@jeevith - This particular one is pretty simply and just one variation that we use for the specific use case.
The event log from Orchestrator is that of the Robot Log, transformed into JSON, more or less the same payload that is being sent to the database, but we also include the rawMessage as a child attribute.
Query for which ever properties you want to reduce the result set and (i.e. Process Name, Message=*execution ended) and then we also eval rawMessage.totalExecutionTimeInSeconds x 1000
(This is done as Timeline is expecting milliseconds) and then pipe it into a table of _time
, robotName
, and duration
.
This is then visualized as a Timeline (gantt charts don’t exist out of box)
^^ Now with the above depending on how well you filter your result sets and how many jobs you are looking at… could make for a TON of elements in the chart for the browser to draw causing it to slow to a halt.
So I’m playing around with transaction to help bucket processes that have a lot of jobs in close succession together to display as a single element in the chart. Because transaction groups the events together, you have a bit more work to get your Start / End times and duration. The example below is on a per Process rather than per Robot.
index="uipath" processName="*" message="*execution ended"
| rename rawMessage.totalExecutionTimeInSeconds as ExecutionTimeInSeconds
| eval epoch_time=strptime(_time,"%s")
| eval newts=epoch_time-ExecutionTimeInSeconds
| eval ExecutionTimeInSeconds = (ExecutionTimeInSeconds * 1000)
| eval startTime = strftime(newts, "%F %T.%3N")
| transaction processName maxspan=20m mvlist=true
| eval endTime = strftime((_time + duration), "%F %T.%3N")

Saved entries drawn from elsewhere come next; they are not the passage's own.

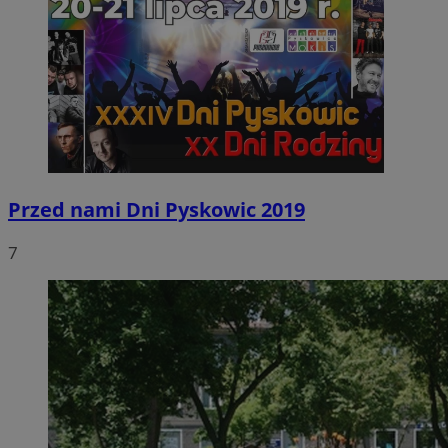
Przed nami Dni Pyskowic 2019
7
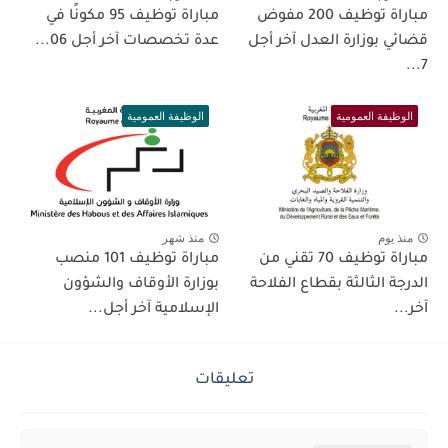
مباراة توظيف 200 مفوض
مباراة توظيف 95 مكونًا في
قضائي بوزارة العدل آخر أجل
عدة تخصصات آخر أجل 06...
7...
الوظيفة العمومية
الوظيفة العمومية
منذ يوم
منذ شهر
مباراة توظيف 70 تقني من
مباراة توظيف 101 منصب
الدرجة الثالثة بقطاع الفلاحة
بوزارة الأوقاف والشؤون
آخر...
الإسلامية آخر أجل...
تعليقات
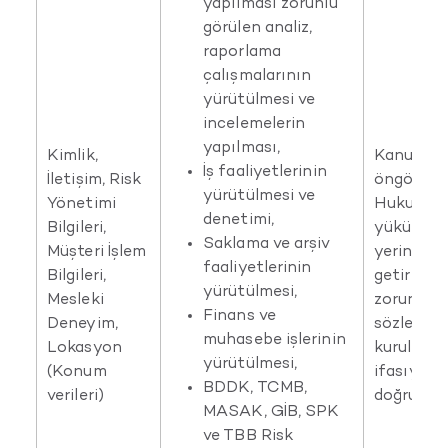
yapılması zorunlu
görülen analiz,
raporlama
çalışmalarının
yürütülmesi ve
incelemelerin
yapılması,
Kimlik,
Kanunlar
İş faaliyetlerinin
İletişim, Risk
öngörülme
yürütülmesi ve
Yönetimi
Hukuki
denetimi,
Bilgileri,
yükümlülü
Saklama ve arşiv
Müşteri İşlem
yerine
faaliyetlerinin
Bilgileri,
getirilebi
yürütülmesi,
Mesleki
zorunlu ol
Finans ve
Deneyim,
sözleşme
muhasebe işlerinin
Lokasyon
kurulması
yürütülmesi,
(Konum
ifasıyla 
BDDK, TCMB,
verileri)
doğruya il
MASAK, GİB, SPK
ve TBB Risk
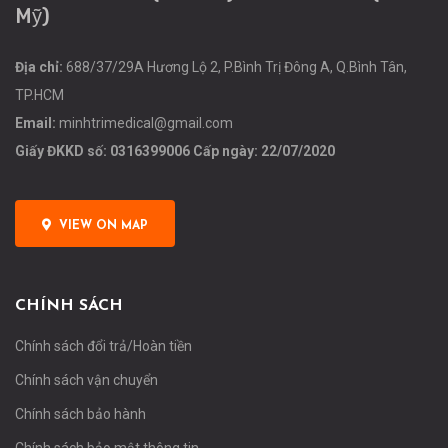
Mỹ)
Địa chỉ:
688/37/29A Hương Lộ 2, P.Bình Trị Đông A, Q.Bình Tân,
TP.HCM
Email:
minhtrimedical@gmail.com
Giấy ĐKKD số: 0316399006 Cấp ngày: 22/07/2020
VIEW ON MAP
CHÍNH SÁCH
Chính sách đổi trả/Hoàn tiền
Chính sách vận chuyển
Chính sách bảo hành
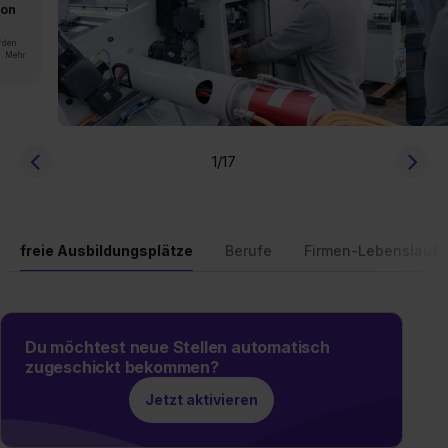
von
rden.
n. Mehr
1
/17
freie Ausbildungsplätze
Berufe
Firmen-Lebenslauf
Du möchtest neue Stellen automatisch
zugeschickt bekommen?
Jetzt aktivieren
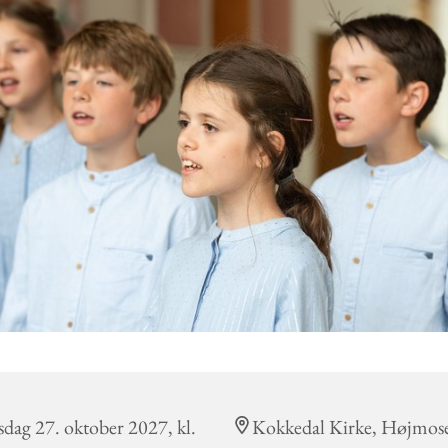
dag 27. oktober 2027, kl.
Kokkedal Kirke, Højmos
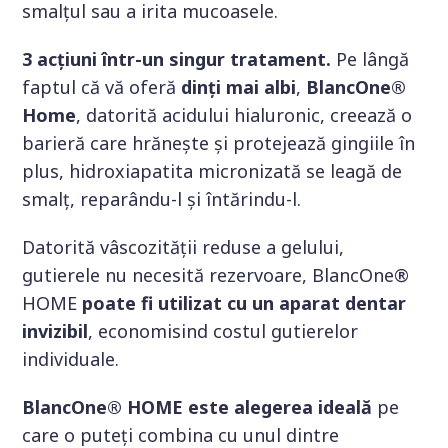
smalțul sau a irita mucoasele.
3 acțiuni într-un singur tratament.
Pe lângă
faptul că vă oferă
dinți mai albi
,
BlancOne®
Home
, datorită acidului hialuronic, creează o
barieră care hrănește și protejează gingiile în
plus, hidroxiapatita micronizată se leagă de
smalț, reparându-l și întărindu-l.
Datorită vâscozității reduse a gelului,
gutierele nu necesită rezervoare, BlancOne®
HOME
poate fi utilizat cu un aparat dentar
invizibil
, economisind costul gutierelor
individuale.
BlancOne® HOME este alegerea ideală
pe
care o puteți combina cu unul dintre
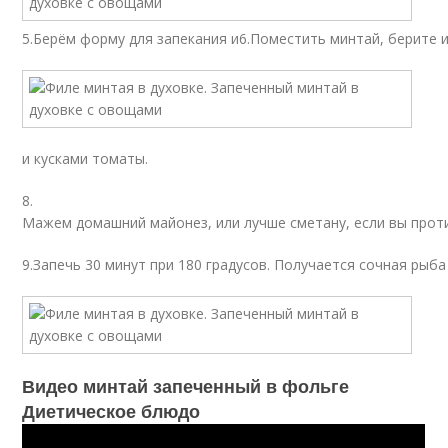
5.Берём форму для запекания и6.Поместить минтай, берите
и кусками томаты.
8.
Мажем домашний майонез, или лучше сметану, если вы прот
9.Запечь 30 минут при 180 градусов. Получается сочная рыба
Видео минтай запеченный в фольге
Диетическое блюдо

| eval initalTime = mvindex(mvsort(startTime), 0)
| eval etis = mvindex(ExecutionTimeInSeconds, mvfind(startTime, mvindex(mvsort(startTime), 0)))
| eval etisdur = (strptime(endTime, "%Y-%m-%d %H:%M:%S.%3N") - strptime(initalTime, "%Y-%m-%d %H:%M:%S.%3N")) *1000
| eval processName = mvindex(processName, 0)
| table initalTime processName etisdur
| sort processName
Without the transaction span
Note how the elements are darker, that bottom one can have 10-15 jobs overlapping within the same 20-120 second time frame, and Splunk would be creating a visual element for each record.
With the transaction span
Still not ideal, but you still get mostly the same level of details although some very small non-running time periods can be masked because of the 20 minute span of the transaction, and it’s a lot nicer of the browser’s rendering.